• TEKST DO ANALIZY:

# [SOLVED] GRUB tryb ratunkowy | nie dziala klawiatura / mysz

## Plichu

Mam taki oto problem.

Postawione gentoo z gnome + GDM jako manager logowania.

Do wczoraj wszystko było w porządku jednak po aktualizacji całego systemu z uwzględnieniem nowych flag a następnie czyszczeniem za pomocą depclean przestała działać klawiatura i myszka.

Hal oraz dbus się uruchamiają.

Nie mogę się teraz zalogować do systemu bo automatycznie odpala się GDM.

Jest jakiś trik z grubem by wymusić uruchomienie jakiegoś systemu ratunkowego lub coś w ten deseń czy czeka mnie jedynie chroot w tej sytuacji?

PozdrawiamLast edited by Plichu on Tue May 25, 2010 8:52 am; edited 1 time in total

----------

## dziadu

Możesz w trakcie uruchamiania systemu, a dokładnie uruchamiania usług przejść w tryb interaktywny naciskając literkę I. Wtedy możesz potwierdzić lub odrzucić uruchomienie jakiejkolwiek usługi, w tym xdm-a. O ile pamiętam to chyba tryb interaktywny musi zostać zaznaczony jako aktywny w /etc/rc.conf. Jeśli nie możesz wejść w interaktywny to zrób chroota i usuń xdm z runlevela, popraw co musisz i dodaj go ponownie.

• POLECENIE A:
Streść w dwóch zdaniach wątek o niedziałającej klawiaturze i myszy w Gentoo.
• POLECENIE B:
Napisz dalszy ciąg wątku o niedziałającej klawiaturze i myszy w Gentoo, zaczynając od miejsca po jego ostatnim zdaniu.
Rekordy nie mają żadnego związku z wątkiem o niedziałającej klawiaturze i myszy w Gentoo.

• PODANE INFORMACJE:

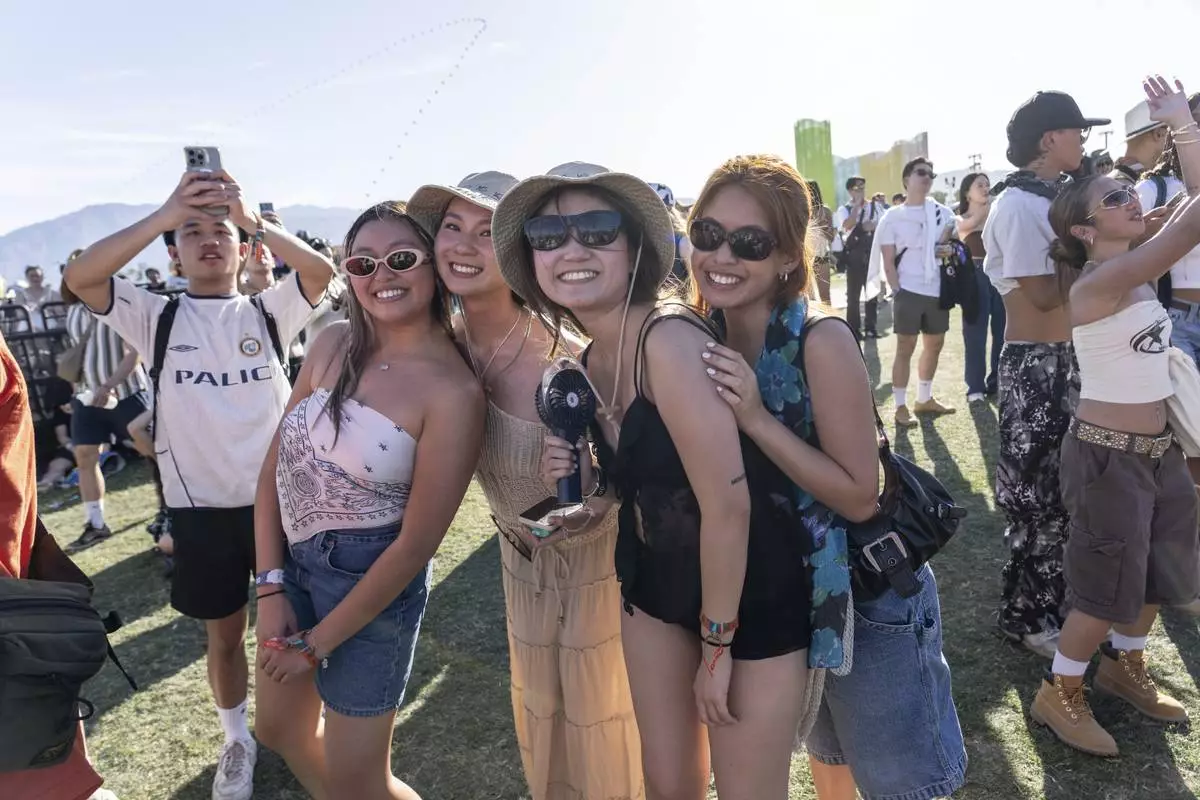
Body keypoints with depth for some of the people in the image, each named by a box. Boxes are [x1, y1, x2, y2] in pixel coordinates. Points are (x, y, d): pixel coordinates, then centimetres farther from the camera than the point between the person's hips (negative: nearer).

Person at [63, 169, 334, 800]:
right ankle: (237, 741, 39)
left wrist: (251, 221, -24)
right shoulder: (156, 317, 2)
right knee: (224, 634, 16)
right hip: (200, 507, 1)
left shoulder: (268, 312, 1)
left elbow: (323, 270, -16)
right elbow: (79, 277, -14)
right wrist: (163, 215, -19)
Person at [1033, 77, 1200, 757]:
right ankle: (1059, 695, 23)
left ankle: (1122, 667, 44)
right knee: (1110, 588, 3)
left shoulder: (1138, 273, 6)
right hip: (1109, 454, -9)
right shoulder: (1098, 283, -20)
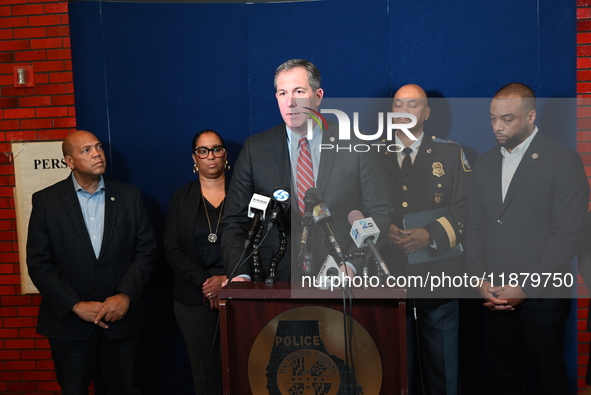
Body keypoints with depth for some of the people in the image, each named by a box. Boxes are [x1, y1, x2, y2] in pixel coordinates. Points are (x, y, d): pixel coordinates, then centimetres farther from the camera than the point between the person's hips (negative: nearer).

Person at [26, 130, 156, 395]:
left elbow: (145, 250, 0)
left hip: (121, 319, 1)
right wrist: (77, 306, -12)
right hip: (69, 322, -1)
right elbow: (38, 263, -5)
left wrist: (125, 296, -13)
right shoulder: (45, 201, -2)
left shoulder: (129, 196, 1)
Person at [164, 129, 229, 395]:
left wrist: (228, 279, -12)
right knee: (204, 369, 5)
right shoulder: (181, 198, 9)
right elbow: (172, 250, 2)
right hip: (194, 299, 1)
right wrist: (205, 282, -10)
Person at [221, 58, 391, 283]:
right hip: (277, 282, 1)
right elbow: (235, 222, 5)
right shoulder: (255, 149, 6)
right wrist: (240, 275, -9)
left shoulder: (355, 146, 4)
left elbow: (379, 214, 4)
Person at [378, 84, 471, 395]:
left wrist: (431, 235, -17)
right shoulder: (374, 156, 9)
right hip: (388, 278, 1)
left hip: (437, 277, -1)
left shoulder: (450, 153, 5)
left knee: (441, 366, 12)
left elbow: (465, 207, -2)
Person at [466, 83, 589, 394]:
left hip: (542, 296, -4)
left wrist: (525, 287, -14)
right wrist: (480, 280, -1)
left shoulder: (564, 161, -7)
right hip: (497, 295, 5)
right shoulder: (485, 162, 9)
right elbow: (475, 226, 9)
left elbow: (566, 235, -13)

* * *

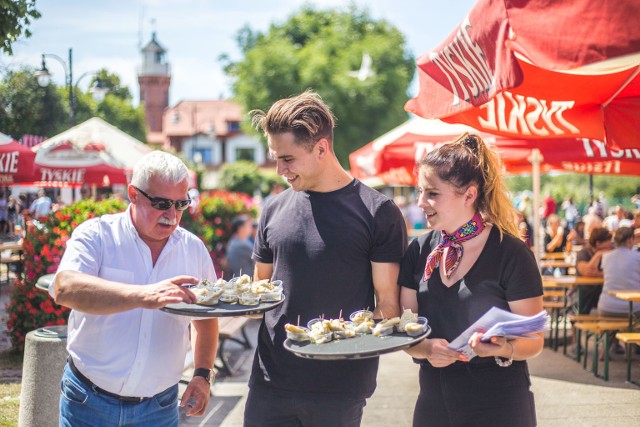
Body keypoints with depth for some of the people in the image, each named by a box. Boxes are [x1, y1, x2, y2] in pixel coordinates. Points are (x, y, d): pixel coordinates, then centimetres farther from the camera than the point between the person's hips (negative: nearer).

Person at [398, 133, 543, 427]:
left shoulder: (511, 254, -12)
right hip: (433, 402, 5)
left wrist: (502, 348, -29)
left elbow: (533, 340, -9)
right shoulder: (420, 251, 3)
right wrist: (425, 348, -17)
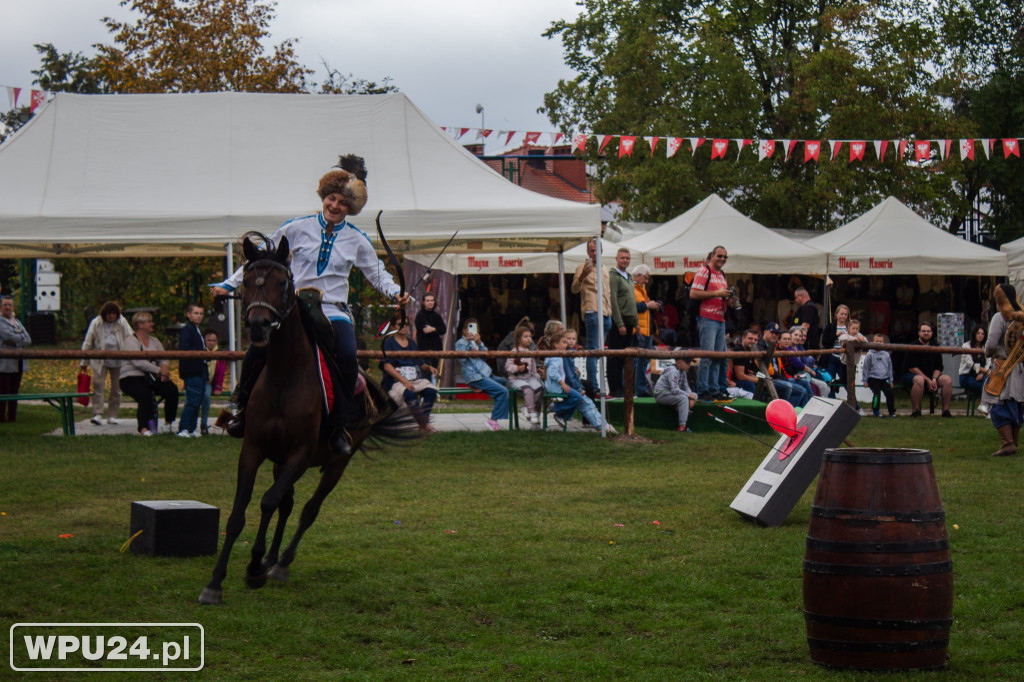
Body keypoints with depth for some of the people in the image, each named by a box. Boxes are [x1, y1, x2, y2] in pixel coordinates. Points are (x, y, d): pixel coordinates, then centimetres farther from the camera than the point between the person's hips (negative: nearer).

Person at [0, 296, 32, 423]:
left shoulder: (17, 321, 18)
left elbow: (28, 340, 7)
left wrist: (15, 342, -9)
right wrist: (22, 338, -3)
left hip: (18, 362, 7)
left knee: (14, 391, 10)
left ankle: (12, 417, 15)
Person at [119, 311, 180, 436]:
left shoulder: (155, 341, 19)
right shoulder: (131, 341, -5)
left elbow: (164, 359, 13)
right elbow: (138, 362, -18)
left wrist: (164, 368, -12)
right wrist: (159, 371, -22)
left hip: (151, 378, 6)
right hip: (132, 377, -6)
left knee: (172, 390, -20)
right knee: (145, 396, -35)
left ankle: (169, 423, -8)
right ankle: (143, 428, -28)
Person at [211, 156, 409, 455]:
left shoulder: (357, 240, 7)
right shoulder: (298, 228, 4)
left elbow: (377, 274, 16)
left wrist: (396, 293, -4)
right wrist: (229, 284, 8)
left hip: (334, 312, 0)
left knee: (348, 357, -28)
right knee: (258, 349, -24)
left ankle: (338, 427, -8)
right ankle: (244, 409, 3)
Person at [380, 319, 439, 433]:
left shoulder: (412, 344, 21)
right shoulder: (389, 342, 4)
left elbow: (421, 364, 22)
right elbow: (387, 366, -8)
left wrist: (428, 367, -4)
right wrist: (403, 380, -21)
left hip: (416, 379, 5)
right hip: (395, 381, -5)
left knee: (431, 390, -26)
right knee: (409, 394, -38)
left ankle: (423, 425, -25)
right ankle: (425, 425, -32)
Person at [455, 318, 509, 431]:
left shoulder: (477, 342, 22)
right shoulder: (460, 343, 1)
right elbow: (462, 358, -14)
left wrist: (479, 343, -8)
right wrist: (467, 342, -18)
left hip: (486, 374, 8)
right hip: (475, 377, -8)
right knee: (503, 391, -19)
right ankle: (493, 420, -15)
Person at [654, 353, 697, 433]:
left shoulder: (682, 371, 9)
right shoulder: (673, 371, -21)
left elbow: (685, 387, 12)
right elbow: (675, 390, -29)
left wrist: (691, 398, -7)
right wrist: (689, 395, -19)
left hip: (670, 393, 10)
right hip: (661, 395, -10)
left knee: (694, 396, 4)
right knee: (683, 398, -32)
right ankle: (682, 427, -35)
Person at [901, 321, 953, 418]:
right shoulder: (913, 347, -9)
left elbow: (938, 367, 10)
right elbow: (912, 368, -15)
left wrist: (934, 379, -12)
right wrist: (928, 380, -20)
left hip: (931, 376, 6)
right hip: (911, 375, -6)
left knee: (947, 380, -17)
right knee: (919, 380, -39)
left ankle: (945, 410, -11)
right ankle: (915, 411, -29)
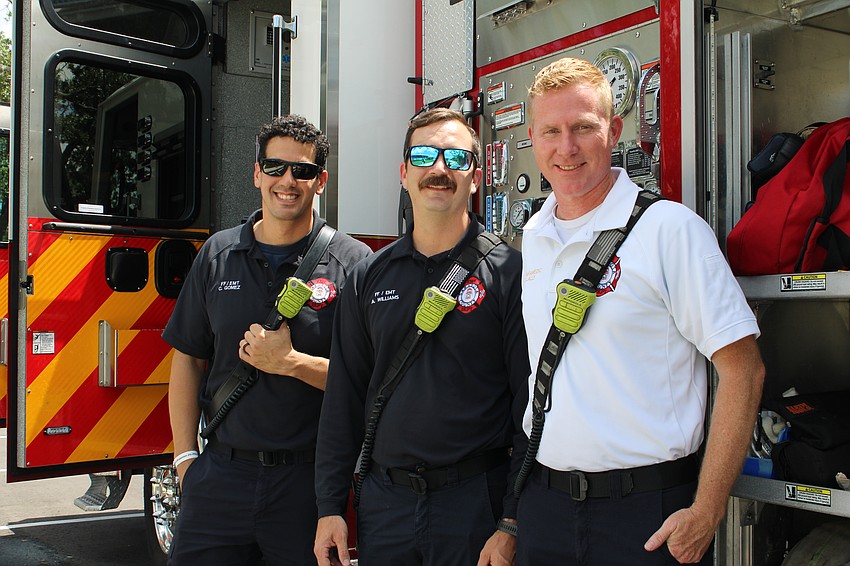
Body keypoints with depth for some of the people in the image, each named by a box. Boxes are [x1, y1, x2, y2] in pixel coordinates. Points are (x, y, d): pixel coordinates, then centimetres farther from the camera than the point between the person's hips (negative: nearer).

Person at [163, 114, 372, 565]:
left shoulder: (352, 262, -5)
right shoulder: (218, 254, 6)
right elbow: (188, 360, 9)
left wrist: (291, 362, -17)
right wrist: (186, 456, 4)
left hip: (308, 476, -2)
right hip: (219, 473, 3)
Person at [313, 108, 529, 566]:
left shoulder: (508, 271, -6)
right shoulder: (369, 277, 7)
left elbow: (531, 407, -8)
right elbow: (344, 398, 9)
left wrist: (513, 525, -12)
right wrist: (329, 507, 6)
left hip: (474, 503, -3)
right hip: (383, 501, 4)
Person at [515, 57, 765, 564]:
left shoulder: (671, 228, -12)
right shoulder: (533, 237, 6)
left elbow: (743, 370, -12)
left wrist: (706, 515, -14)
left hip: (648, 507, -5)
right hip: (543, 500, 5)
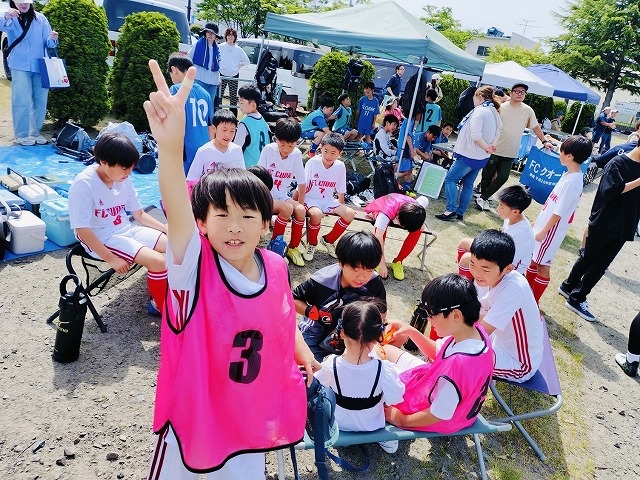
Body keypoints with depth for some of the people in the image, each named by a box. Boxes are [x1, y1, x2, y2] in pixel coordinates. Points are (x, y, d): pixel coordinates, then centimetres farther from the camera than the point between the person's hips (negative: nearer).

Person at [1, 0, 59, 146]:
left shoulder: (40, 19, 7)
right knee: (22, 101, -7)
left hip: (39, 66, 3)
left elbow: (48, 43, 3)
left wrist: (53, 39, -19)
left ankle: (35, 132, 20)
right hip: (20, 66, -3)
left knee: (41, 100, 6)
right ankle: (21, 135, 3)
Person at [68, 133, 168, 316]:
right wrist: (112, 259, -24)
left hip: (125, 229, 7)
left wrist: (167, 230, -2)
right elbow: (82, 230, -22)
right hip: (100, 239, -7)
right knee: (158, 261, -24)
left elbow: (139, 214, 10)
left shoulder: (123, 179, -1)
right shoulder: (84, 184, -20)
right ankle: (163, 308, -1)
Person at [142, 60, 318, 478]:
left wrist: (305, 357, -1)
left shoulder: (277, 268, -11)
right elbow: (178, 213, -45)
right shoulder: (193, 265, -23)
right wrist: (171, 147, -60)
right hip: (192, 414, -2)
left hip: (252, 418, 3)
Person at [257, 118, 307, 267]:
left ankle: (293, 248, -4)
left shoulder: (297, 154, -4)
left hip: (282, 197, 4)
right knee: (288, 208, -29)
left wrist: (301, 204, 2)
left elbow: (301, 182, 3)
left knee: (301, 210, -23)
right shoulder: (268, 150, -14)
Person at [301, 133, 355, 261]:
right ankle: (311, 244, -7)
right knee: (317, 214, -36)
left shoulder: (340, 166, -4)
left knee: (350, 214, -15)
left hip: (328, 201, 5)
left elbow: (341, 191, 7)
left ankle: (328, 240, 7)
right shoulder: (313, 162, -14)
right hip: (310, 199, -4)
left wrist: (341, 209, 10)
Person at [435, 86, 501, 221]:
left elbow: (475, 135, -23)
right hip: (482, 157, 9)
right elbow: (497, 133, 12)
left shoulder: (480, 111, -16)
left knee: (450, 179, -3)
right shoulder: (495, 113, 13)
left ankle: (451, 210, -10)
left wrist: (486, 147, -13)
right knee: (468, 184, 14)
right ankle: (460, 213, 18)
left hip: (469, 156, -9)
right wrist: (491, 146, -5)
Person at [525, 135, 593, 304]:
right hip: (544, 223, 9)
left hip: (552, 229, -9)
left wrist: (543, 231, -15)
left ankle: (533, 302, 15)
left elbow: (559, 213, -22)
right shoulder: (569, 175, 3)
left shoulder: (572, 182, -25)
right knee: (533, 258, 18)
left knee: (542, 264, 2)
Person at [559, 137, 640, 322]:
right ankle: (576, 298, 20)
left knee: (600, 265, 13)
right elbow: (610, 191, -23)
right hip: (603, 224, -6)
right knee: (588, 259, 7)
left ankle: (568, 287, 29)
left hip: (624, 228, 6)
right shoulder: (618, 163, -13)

• WYNIK ĆWICZENIA A:
Po aktualizacji Gentoo z GNOME i GDM oraz czyszczeniu przez depclean przestały działać klawiatura i mysz, a ponieważ GDM uruchamia się automatycznie, autor nie może się zalogować i pyta, czy GRUB pozwala wymusić system ratunkowy, czy pozostaje mu tylko chroot. W odpowiedzi doradzono przejście w tryb interaktywny klawiszem I podczas uruchamiania usług, aby odrzucić start xdm, a jeśli to się nie uda, zrobienie chroota, usunięcie xdm z runlevela, wprowadzenie poprawek i ponowne dodanie go.

• WYNIK ĆWICZENIA B:
----------

## Plichu

Problem zostal rozwiazany.

Okazalo sie ze po dodaniu do make.conf (INPUT_DEVICES) pozycji evdev klawiatura, mysz oraz touchpad dzialaja.

Dziwi mnie to troche, wczesniej evdev nie bylo i tez dzialalo.

----------

## Pryka

Wystarczy czytać info którym pluje emerge po aktualizacji różnych pakietów. Tam było stosowne info albo odnośnik do niego.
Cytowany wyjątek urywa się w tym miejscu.